Я вышел на балкон и сел на раскладной брезентовый стул. Длинная тень дома своим полумраком притушила серебро маслин и золото клёнов. Синица - осенний соловей - уже насвистывала кому-то колыбельную. Прямо за асфальтом начиналась степь и уходила мимо арматурного завода к туманному горизонту. Солнце ещё ярко освещало с лета пожелтевшие травы, облысевшие холмики, россыпи серых песков, а дремотное посвистывание синицы уже возвещало о близости ночи, и все внимало этой песне и начинало дремать.
У меня на душе тоже становилось покойно. Что ж, думал я, встретились - это хорошо. Посидим, чайку попьём, вспомним студенческие годы, а давнишнюю любовь нашу не будем тревожить - мир праху её.
Я так задумался, что не услышал, как вернулась из кухни Люда.
- Ты не уснул? - спросила она и положила руки на мои плечи.
Я вздрогнул от неожиданности и оглянулся. Её локон скользил по моей щеке. Искрящиеся глаза, губы, щеки были так близко... Я потянулся к ним. Люда выпрямилась, будто ничего не заметила, и сказала:
- Ну и хорошо, что не спишь. Пойдём чай пить.

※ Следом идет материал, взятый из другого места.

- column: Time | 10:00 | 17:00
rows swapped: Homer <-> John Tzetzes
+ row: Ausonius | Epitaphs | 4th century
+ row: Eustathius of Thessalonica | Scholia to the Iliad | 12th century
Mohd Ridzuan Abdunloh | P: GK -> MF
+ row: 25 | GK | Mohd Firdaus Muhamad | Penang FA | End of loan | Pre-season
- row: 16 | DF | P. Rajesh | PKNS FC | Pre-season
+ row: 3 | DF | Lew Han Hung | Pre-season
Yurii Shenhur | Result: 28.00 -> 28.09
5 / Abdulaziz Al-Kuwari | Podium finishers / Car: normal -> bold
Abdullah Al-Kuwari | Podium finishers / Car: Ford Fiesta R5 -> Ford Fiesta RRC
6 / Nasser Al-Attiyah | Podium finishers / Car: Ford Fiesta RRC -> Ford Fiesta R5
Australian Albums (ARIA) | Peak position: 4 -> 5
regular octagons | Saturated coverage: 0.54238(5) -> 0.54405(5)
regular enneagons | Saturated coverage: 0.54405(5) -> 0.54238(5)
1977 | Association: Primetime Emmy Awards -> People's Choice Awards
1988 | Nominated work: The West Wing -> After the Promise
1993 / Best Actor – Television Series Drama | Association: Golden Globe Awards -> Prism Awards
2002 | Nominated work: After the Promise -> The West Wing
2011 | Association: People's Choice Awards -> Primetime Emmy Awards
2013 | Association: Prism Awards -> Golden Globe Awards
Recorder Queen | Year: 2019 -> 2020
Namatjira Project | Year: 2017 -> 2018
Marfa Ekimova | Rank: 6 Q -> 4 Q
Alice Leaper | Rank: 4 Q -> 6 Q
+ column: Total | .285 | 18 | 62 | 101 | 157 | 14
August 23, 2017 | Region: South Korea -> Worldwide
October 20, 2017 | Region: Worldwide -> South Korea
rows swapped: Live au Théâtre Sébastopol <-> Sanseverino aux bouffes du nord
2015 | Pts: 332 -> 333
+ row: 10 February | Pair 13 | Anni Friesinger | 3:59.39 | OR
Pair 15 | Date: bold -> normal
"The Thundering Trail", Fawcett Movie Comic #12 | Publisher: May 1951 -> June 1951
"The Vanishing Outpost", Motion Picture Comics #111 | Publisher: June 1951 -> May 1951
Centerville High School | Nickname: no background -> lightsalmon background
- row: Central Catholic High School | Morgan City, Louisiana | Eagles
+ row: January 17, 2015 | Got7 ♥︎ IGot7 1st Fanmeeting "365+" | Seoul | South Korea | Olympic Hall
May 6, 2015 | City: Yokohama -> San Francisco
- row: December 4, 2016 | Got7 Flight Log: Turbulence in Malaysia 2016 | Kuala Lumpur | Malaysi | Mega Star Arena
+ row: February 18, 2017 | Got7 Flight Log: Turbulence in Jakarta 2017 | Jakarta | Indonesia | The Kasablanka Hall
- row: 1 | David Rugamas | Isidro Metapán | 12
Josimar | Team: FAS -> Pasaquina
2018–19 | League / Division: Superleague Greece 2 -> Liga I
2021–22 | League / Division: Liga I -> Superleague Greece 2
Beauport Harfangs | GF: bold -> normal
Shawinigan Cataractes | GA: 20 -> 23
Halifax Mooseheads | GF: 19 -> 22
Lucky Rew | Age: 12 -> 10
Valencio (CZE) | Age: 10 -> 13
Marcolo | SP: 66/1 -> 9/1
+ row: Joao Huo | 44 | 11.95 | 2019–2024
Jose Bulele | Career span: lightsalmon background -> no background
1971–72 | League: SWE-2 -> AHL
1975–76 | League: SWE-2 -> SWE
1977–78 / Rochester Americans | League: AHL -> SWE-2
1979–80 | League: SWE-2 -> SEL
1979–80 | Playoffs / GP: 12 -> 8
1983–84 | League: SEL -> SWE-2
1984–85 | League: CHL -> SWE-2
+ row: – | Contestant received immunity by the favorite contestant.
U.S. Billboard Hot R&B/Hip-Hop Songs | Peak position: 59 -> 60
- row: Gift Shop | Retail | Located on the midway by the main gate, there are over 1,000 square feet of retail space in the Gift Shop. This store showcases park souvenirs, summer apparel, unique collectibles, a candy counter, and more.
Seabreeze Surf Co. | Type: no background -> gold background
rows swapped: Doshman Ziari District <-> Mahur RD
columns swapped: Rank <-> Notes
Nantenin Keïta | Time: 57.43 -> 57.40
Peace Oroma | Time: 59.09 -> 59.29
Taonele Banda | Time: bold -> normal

Поднимаясь со стула, я ощутил дрожь в ногах, услышал стук своего сердца: мир праху... А когда вошёл в комнату, мне показалось, что все, что здесь сейчас произойдёт, уже было со мной когда-то... Вот мы сядем друг против друга и будем пить чай с малиновым вареньем, говорить о всяких ненужных мелочах и ожидать чего-то важного, спасительного. И хотя оно так необходимо нам обоим, мы всё-таки будем прятаться от него за пустяковыми разговорами, как от солнца за собственной ладошкой. Потом я пролью на рубашку варенье. Люда подойдёт ко мне с салфеткой, чтобы аккуратно снять варенье, я обниму её, крепко поцелую, и она расплачется...
- Проходи, Генка, чего ты остановился?
Мы сели друг против друга. Я нечаянно задел её ногу и испугался. К счастью, она ничего не заметила.